Okay, I’ll finish that sentence in a second. I just saw these twin men who I saw the other day who had made direct eye contact with me and that was the night something was broadcasted to me and the fact that they’re walking into the library I’m in right now tripped me out for a second.

Squirrel!

Okay, back to the important stuff.

Speaking in front of others shows me that I still need to work on coherency, and being able to say what I want to say. I always thought Anxiety was the culprit. I always thought it made my mind blank, and it does, but not to the extent I believed it did. Once I stopped believing it was ruining my life, once I worked on my confidence and depression, the effect it’s had has been infinitesimally smaller than it used to be.

In the past, I took my incoherent speaking as a sign I would never improve. Because that was my mindset. Improvement was impossible.

Now that improvement has become possible, the coherency issue hasn’t disappeared but it’s become an obstacle instead of a brick barrier.

What is the point of this post?

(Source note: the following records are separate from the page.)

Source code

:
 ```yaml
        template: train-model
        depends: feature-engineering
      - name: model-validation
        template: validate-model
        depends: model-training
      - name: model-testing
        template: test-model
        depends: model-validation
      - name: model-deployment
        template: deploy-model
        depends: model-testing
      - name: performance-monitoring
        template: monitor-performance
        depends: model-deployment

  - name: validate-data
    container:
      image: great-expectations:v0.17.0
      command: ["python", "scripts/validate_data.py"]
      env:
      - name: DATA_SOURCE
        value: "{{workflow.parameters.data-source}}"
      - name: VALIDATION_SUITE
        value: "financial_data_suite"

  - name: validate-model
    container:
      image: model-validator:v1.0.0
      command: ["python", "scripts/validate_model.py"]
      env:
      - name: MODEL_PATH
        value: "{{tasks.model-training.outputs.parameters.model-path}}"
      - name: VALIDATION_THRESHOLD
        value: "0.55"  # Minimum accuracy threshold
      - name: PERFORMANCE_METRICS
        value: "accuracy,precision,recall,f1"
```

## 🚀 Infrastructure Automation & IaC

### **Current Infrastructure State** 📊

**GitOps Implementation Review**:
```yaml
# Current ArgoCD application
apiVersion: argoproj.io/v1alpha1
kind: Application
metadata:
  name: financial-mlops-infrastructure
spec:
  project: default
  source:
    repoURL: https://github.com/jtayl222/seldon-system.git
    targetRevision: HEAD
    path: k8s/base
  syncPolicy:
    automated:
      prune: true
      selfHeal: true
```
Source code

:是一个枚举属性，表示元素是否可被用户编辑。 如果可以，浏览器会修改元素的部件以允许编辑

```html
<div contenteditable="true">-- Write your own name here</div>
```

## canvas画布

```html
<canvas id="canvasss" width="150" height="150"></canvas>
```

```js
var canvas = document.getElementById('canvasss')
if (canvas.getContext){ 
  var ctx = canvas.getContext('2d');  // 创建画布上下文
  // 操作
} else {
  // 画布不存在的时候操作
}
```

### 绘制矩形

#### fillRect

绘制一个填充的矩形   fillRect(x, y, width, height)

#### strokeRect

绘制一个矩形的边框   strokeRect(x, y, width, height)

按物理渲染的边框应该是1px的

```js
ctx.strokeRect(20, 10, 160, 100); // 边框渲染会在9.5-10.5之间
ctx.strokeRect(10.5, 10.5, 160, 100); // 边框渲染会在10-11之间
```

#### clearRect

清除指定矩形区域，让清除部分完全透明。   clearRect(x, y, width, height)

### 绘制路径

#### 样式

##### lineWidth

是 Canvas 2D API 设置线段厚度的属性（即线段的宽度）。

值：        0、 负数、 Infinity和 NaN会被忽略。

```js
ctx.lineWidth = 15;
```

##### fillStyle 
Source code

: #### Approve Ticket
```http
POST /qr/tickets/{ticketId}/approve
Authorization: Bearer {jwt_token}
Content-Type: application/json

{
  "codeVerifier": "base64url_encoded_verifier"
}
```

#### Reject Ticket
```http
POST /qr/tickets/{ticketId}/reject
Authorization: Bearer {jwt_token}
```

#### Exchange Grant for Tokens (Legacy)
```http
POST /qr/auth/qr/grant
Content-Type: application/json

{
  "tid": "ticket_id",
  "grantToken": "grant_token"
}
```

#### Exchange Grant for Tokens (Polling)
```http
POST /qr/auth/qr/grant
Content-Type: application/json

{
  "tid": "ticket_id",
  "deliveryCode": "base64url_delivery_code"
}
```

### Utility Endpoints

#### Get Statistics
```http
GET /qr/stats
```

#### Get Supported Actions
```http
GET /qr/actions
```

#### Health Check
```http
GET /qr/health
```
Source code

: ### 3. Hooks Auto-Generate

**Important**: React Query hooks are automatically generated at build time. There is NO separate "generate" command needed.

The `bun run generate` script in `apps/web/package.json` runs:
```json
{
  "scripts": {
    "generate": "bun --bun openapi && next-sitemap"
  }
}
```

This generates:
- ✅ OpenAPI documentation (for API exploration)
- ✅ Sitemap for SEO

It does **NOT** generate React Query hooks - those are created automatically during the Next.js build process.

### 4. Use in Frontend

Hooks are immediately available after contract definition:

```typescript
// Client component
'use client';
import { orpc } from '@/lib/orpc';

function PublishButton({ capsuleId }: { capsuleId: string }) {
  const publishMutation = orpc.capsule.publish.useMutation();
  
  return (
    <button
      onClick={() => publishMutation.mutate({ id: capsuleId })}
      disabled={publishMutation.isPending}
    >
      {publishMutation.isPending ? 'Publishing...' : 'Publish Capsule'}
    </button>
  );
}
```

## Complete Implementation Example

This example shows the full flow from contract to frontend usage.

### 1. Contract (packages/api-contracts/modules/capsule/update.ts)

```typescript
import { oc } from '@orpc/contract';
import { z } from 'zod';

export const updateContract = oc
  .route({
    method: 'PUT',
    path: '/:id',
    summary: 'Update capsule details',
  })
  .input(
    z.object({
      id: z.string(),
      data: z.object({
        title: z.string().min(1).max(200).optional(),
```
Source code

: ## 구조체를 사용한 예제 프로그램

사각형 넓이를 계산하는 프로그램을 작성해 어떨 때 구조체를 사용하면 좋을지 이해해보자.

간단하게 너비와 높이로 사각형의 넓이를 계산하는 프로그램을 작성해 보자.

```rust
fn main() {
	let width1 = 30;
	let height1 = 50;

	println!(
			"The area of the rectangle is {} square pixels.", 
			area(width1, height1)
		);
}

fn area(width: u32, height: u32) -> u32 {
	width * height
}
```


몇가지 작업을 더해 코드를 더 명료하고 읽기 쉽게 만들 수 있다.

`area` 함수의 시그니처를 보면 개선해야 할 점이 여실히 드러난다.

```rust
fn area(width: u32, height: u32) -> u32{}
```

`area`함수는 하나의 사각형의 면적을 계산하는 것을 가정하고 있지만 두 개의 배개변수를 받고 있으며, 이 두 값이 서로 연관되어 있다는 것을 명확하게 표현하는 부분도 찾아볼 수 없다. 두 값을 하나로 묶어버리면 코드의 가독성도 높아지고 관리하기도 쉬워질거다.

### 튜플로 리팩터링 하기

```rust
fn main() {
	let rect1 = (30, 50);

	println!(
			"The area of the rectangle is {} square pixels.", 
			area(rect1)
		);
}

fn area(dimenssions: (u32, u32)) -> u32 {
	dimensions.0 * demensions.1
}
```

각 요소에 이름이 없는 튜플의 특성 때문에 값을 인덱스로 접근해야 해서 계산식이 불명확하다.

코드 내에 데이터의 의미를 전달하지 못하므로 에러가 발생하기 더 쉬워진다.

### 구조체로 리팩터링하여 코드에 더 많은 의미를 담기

Well, I want us to do some critical thinking here.

It is true that some people learn to swim by being launched into the deep end of the pool.

It is also true that some people learn by not being launched into the deep end of the pool, but first by gaining confidence to step into the water.

Mindset effects our ability to take advantage of therapeutic techniques which have potential to assist us: that is my hypothesis. As a rough example, were I to test this, I’d do so with those controlled by severe social anxiety as I was. That would be screened with a questionnaire. Those chosen would report their levels of anxiety so we can get a baseline. One group would be given regular, well-defined exposure therapy depending on their greatest social fear. One group would focus on their mindset, specifically their confidence in all aspects of their life with CBT. The third group would be given no technique or put on a waiting list (I know, soooo cruel). This would have to be double blind obviously, considering my intense bias.

At the end of the study, which I would hope I’d have enough resources/money to run this for months, not a puny amount of weeks, I’d ask for a self-report of anxiety but also for them to return to that social situation that makes them the most anxious and rate their anxiety during that time as well.

Would the results be significant? Who knows. I can’t base a generalization to people on how this has helped me. Just as the European study which found people handle grief differently, and that for some “getting back to life” is actually more helpful for them than therapy and being forced into the “five stages of grief”, I would expect to find severe individual variation.

The study I read about non-verbal cues (related to the experiment we did for my course) and their relation to schizophrenia, how patients labeled with such are often influenced by their psychiatrists’ non-verbal cues, is something else I’d like to study. That is, if the psychiatrist is smiling, sitting straight, not monotonous in their tone, their “patients” tend to show a decrease in their symptoms and better satisfaction with their care. I had to find this study from a European research group because there is very little information like this from U.S researchers. That I am capable of finding.

There are so many more things to study in psychology in regards to mental health than pills and there is so much more to mental health awareness than vomiting stale definitions of disorders as “information”.

It’s technique here that makes a difference. That’s another hypothesis I’d like to study. Pit pills and well-researched techniques together and see which comes out on top.

They say that medication and therapy are most successful together. I haven’t read the research on all this yet, but I will. I think there are some things which technique could be better for than medication. This has been shown a few times I believe. But I think it can include certain cases of psychosis.

Post acute episode, of course.

Cognitive Behavior Therapy isn’t going to convince you mid-episode that your neighbor isn’t part of the F.B.I.

Or can it?

Let’s research.

Author:

Writer. Reader. Science advocate. Living well beyond the label Schizoaffective.